[Extracted page text data]
______

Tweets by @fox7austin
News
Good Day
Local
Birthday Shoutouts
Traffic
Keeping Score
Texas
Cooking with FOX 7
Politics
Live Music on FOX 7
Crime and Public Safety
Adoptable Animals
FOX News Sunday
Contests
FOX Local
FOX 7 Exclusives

______

Work to complete
All lines from the one containing "Live Music on FOX 7" to the last line above should be reproduced exactly, and no other lines should be given.

Solution to the problem
Live Music on FOX 7
Crime and Public Safety
Adoptable Animals
FOX News Sunday
Contests
FOX Local
FOX 7 Exclusives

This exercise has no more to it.